- Source passage
And when we Democrats talk about The Trump Voter, we talk about it like there’s only one reason someone could vote for Trump, and we must find it or die.

Which is a one-way ticket to absolute despair if your asshole Uncle at Thanksgiving is the worst kind of Trump voter who voted out of pure spite.

Truth is, there’s a hundred reasons people voted for Trump.  Some stemmed from “I don’t trust Hillary.” Some stemmed from the fact that people in rural countries felt like the Democrats were ignoring them – and even then, the reasons they felt ignored varied from group to group.  Some stemmed from the belief that Trump would bring back manufacturing, some stemmed from a despairing nihilism to try anything other than what we’ve been doing, some stemmed from pure-D-fucking racism, some stemmed from the delight of hearing a politician say the impolitic, some stemmed from the idea that Trump was less war-crazy than Hillary….

And everyone has a pet theory as to Why Trump Won, and most of them seem to involve The Trump Voter – almost half the electorate swayed by a single issue.

You know why that line of thinking sucks?

Because that implies we have to find an idea that sways 48% of the country, as opposed to 2%.

Because if 2% of the country had voted differently, Hillary would be in charge.   And the poisonous rhetoric of The Trump Voter means that if your asshole uncle wore his MAGA cap at the Thanksgiving table and flung mashed potatoes at you while yelling “SUCK IT LIBTARD,” well, then that voter represents all Trump voters and we might as well give up.

- Problems and tasks
(A) List each reason that the passage about Trump voters says people had for voting for Trump.
(B) From the passage about Trump voters, copy out the part that opens with the words containing "And everyone has" and closes with "opposed to 2%.".
(C) Extend the passage about Trump voters, picking up right after its final sentence.

- Study material
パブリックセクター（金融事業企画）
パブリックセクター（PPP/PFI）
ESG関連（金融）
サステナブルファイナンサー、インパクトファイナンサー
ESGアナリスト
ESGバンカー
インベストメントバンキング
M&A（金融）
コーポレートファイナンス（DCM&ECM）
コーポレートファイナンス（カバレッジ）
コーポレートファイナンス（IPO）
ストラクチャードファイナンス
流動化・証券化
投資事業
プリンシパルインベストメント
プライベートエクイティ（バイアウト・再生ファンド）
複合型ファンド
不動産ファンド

- Written responses
(A)
- "I don't trust Hillary."
- People in rural areas felt the Democrats were ignoring them.
- The belief that Trump would bring back manufacturing.
- A despairing nihilism to try anything other than what has been done.
- Pure racism.
- The delight of hearing a politician say the impolitic.
- The idea that Trump was less war-crazy than Hillary.

(B)
And everyone has a pet theory as to Why Trump Won, and most of them seem to involve The Trump Voter – almost half the electorate swayed by a single issue.

You know why that line of thinking sucks?

Because that implies we have to find an idea that sways 48% of the country, as opposed to 2%.

(C)
Look.  The honest truth is that 49 out of 50 Trump voters can be utterly unreachable.  They can be cloistered in their Fox News bubble, reading fake news on Facebook, completely unswayable.

All you have to do is find the 1 out of 50 who might listen to reason.

And you’re not gonna find that voter if you’re thinking everyone who voted for Trump is the same as the worst of them.  The truth is, there were Trump voters who voted for Obama in 2008 and 2012.  There were black and hispanic voters who voted for Trump – and they did so in greater numbers than they did for Romney.

There are Trump voters who might be persuaded back, with the right efforts.  But you have to find their reason!  You can’t just one-size-fits all The Trump Voter and go, “Your reason for voting Trump is *spins the Trump Voter wheel* RUSSIAN PROPAGANDA LET ME EDUCATE YOU” and move forward –

– no, you actually have to do the hard work of listening instead of shoehorning.

(Even though, it should be said that I firmly subscribe to the Cinemax Theory of Racism.)

And yes.  It’s exhausting.  Because the truth is, a conversion rate of 1 out of 50 feels more like hunting for a job than it does engaging in political rhetoric.  And it’s probably more like 1 out of 200, because the people who are enthusiastic enough to go engage online in politics in these are pretty set in their ways; I’d bet dollars to delicious donuts that most of the reachable Trump voters are going to be converted, if at all, in quiet conversations away from the thundrous trash-fire arguments of the Internet.

But to have a hope of converting them, you have to give up the idea that 47.5% of the country went crazy in the exact same way.  They didn’t.  They had a hundred different reasons for voting, and if you assume that every Trump voter pulled that lever out of KKK-style racism, or redneck job-terror, or Russian propaganda brainwashing, then you’re quietly buying into that idea that politics is all about reaching everyone and if that one Trump voter is an asshole than you might just as well give up.

But we can be smart enough to hold two truths up at the same time:

  • Yes, most Trump voters won’t change their minds no matter what we do.  There are unreachable voters, and it’s a waste of time to try to talk to the people who’ve proven hostile to our best intents.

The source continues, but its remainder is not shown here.